**Document:**
☆ ☆ ☆ ☆ ☆ ☆ ☆

VFIO supports dma_entry_limit as a module parameter, which has a default value of
U16_MAX i.e. 64K, most likely which is limiting creation of 256K entries for 4K pages
here. This can be modified while inserting vfio module:
        modprobe vfio_iommu_type1 dma_entry_limit=1000000

You can update the test case with updating this limit, and test case shall pass.

Thanks,
Nipun

> 
> Thanks,
> Xuan
> 
> >
> > Regards,
> > Xuan
> >
> > >
> > > Regards,
> > > Nipun
> > >
> > > On 6/29/2023 1:51 PM, Ding, Xuan wrote:
> > > > Hi Nipun,
> > > >
> > > > I'd like to appreciate your time reading this email.
> > > >
> > > > Our QA team found that since this commit "a399d7b5a994: do not
> > > > coalesce DMA mappings" is introduced, the dpdk testpmd start with
> > > > "--no-
> > > huge" parameters will failed, and shows "EAL: Cannot set up DMA
> > > remapping, error 28 (No space left on device)".
> > > > So they reported it on dpdk Bugzilla:
> > > https://bugs.dpdk.org/show_bug.cgi?id=1235.

☆ ☆ ☆ ☆ ☆ ☆ ☆

**Written request:**
Transcribe the part of the VFIO email reply that begins with "VFIO supports dma_entry_limit" and continues through "case shall pass.".

☆ ☆ ☆ ☆ ☆ ☆ ☆

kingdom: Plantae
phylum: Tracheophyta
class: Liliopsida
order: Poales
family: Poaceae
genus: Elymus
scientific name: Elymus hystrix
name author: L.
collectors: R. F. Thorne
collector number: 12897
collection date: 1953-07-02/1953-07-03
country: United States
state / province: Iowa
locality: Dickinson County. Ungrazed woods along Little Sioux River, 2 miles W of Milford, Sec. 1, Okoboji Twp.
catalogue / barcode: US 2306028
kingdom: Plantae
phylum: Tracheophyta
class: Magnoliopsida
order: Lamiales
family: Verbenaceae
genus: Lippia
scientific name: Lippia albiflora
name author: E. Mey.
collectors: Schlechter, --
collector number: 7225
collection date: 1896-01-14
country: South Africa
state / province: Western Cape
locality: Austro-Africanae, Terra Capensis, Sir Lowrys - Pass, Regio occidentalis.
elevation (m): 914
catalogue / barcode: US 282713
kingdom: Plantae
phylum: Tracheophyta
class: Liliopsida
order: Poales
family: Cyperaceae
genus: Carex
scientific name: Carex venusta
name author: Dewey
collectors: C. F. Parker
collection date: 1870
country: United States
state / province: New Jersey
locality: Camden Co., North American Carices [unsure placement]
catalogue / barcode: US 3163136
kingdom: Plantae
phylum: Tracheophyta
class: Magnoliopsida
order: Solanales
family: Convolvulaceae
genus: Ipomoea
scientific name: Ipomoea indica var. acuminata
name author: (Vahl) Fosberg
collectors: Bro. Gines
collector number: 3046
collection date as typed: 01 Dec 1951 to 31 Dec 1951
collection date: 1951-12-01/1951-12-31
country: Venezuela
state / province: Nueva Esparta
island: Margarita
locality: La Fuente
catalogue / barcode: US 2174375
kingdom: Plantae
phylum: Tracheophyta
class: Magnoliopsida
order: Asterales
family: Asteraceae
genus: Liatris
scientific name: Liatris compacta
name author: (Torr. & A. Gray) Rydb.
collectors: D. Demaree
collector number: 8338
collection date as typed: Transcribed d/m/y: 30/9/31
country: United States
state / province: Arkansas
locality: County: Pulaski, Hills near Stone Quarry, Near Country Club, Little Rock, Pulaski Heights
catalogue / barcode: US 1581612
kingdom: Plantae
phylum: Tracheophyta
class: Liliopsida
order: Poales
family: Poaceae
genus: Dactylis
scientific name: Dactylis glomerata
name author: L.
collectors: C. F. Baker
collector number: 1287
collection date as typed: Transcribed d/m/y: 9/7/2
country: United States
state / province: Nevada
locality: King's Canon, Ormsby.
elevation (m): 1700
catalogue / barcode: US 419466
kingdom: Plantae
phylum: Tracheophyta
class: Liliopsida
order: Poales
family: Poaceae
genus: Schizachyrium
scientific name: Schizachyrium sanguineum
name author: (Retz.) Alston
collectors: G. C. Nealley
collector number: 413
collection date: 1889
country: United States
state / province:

☆ ☆ ☆ ☆ ☆ ☆ ☆

**Answer in full:**
VFIO supports dma_entry_limit as a module parameter, which has a default value of
U16_MAX i.e. 64K, most likely which is limiting creation of 256K entries for 4K pages
here. This can be modified while inserting vfio module:
        modprobe vfio_iommu_type1 dma_entry_limit=1000000

You can update the test case with updating this limit, and test case shall pass.